The new club is aiming to base itself in the same catchment area as St Colmcille’s which draws its players from the Dublin road area of south Drogheda, Beamore, Mornington, Donacarney, Laytown and Bettystown along the Meath coastline.

Some of those behind the creation of Eastern Gaels are outgoing members of St Colmcille’s which have become a dominant underage force in the county in recent years and are viewed as a very progressive club with solid foundations and a strong future.

The breakaway group cite a lack of opportunity for many players and they have set out their case with that in mind, stating in their submission that between 2016 and 2022 there was a 27pc increase in population in the area, from 22,000 to 28,000.

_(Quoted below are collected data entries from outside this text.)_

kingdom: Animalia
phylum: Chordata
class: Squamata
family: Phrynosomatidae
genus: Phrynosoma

The formation of new clubs by splinter groups of existing clubs always causes controversy, and is almost routinely turned down by county boars nation wide.

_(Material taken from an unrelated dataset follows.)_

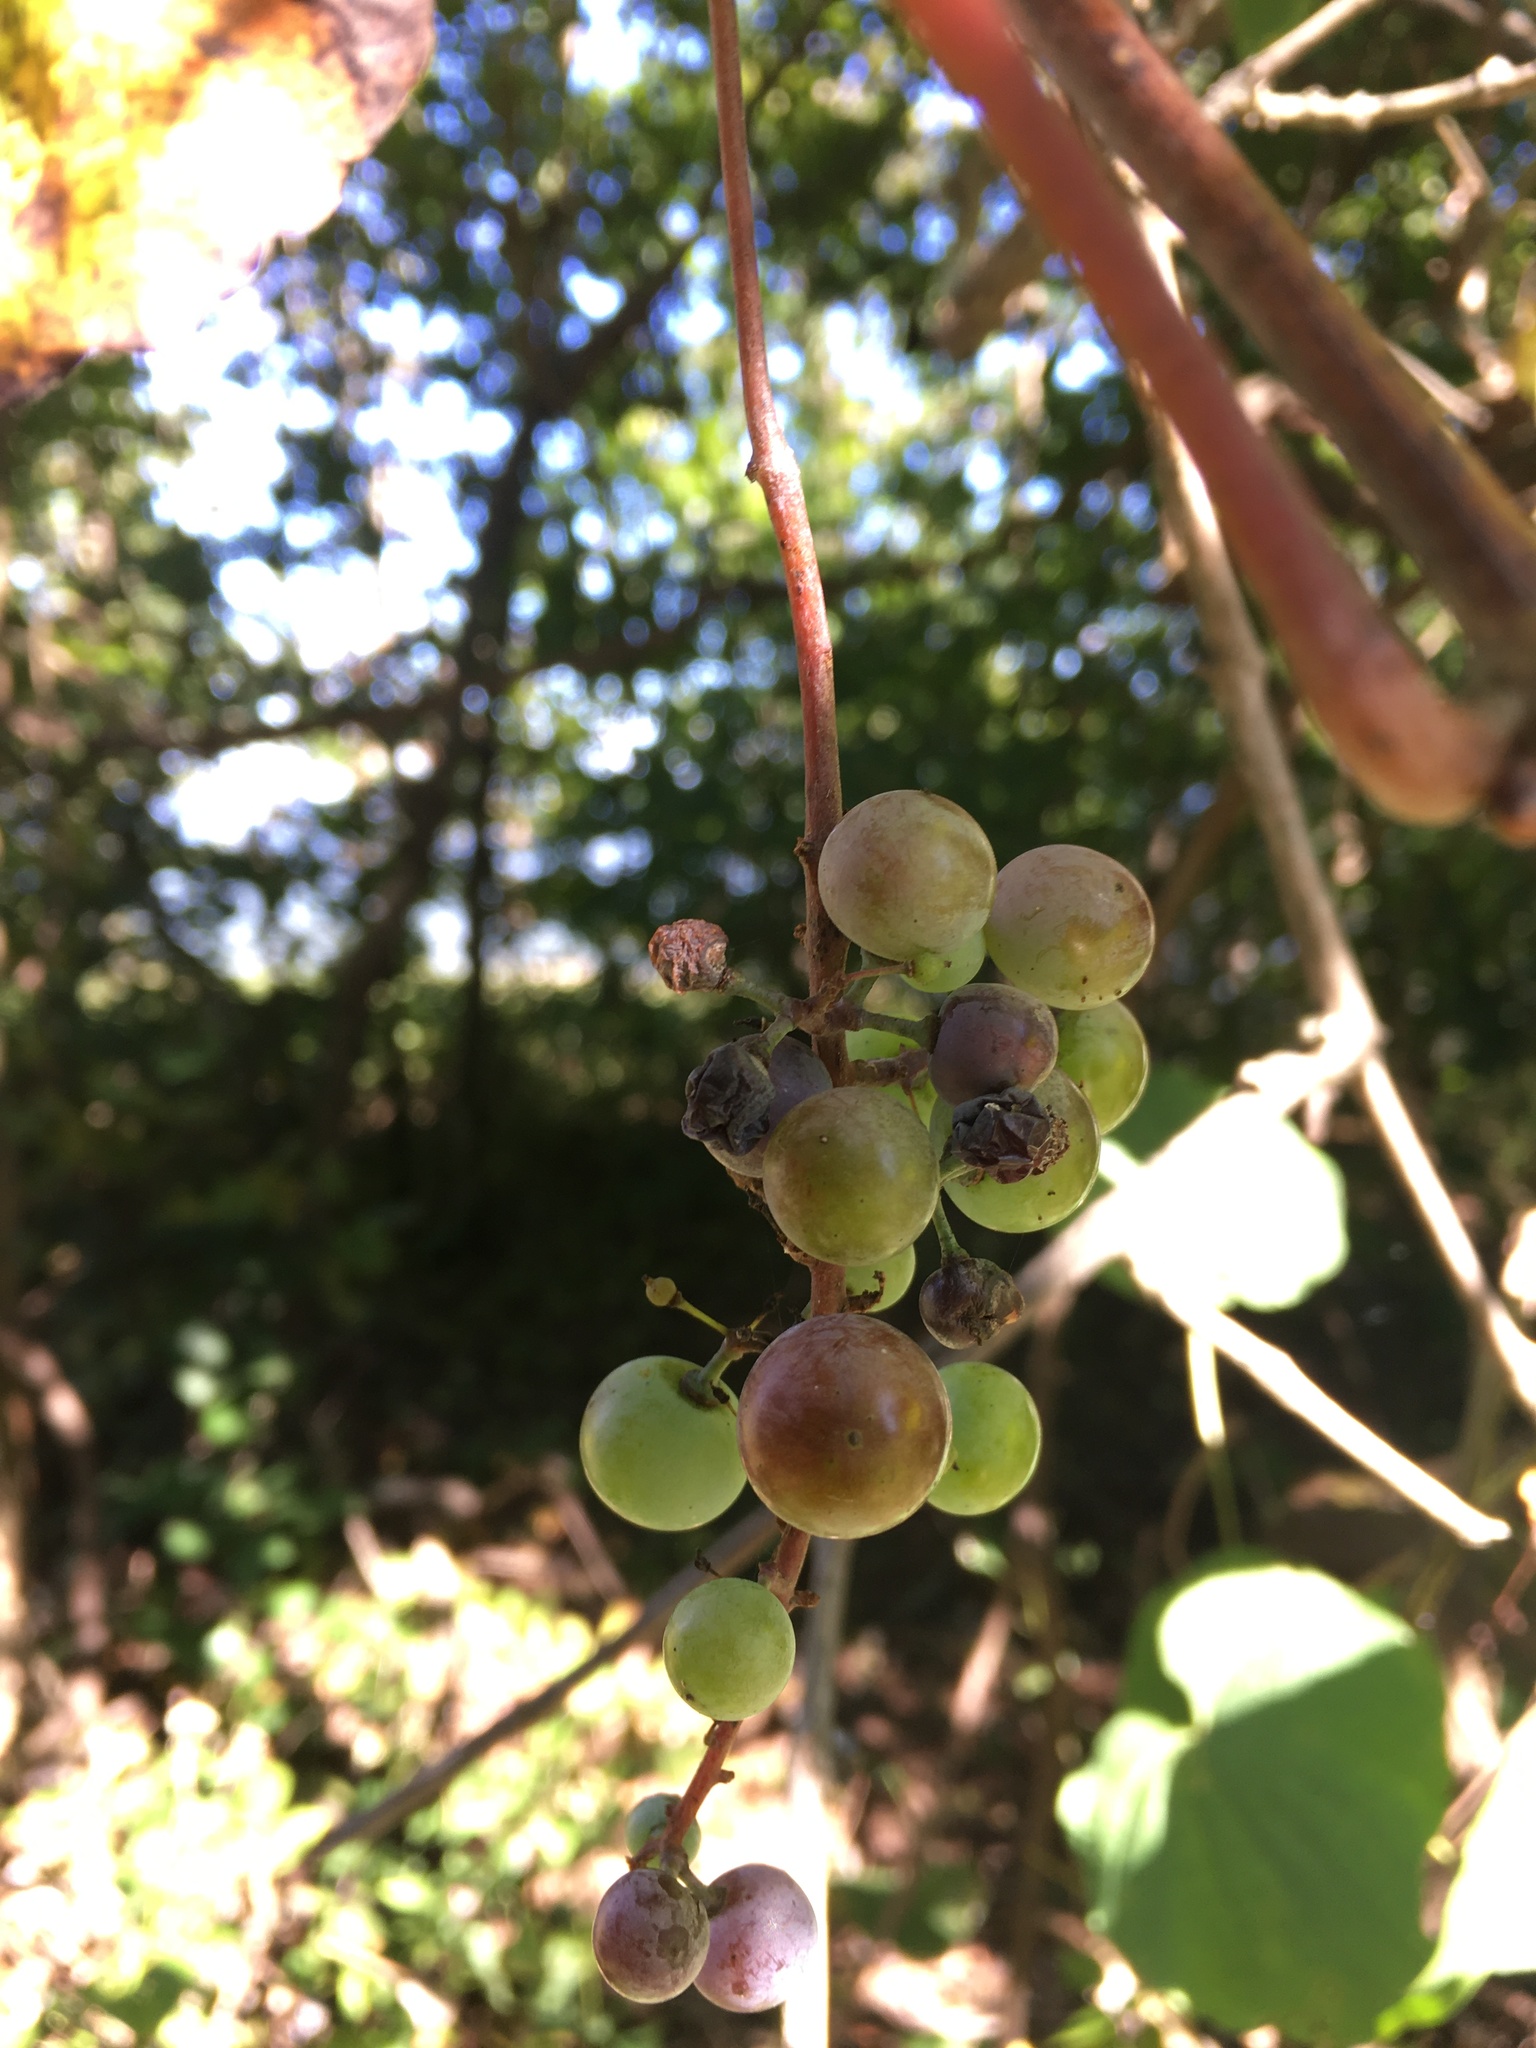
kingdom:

However backers of the Eastern Gaels efforts will be afforded a chance to make their case to the county board which it is understood has formed a sub committee to deal with the proposal.

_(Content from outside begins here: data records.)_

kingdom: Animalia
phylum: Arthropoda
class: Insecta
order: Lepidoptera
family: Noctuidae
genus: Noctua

In what is believed to be a detailed and comprehensive brochure/business plan detailing their proposal they say, “We believe this has resulted in a low and unhealthy level of participation in Gaelic games in EMP. There are issues in all counties in maintaining participation rates as players progress their playing careers but the large and growing population in East Meath allied to lack of meaningful game-time has exacerbated the problems locally.”

While the new club proposes to cater for the entire East Meath parish, it is understood it will be centered mainly in the Mornington and Donacarney areas close to Drogheda.

One source told Meath Live, ‘This is aimed at young lads who love playing GAA but might not have made Colmcille’s senior or junior teams, and to be fair to the ‘Cilles while they are doing massive work it would be nearly impossible for them to put enough teams out to facilitate everyone.

‘Most of the suggested underage players on the new set up live on the fringes of Drogheda but crucially live in Meath so unless they all sought inter county transfers they couldn’t play in Louth.

‘There doesn’t appear to have been any falling out or big bust up it is simply a matter of parents wanting their kids to be facilitated in playing games.’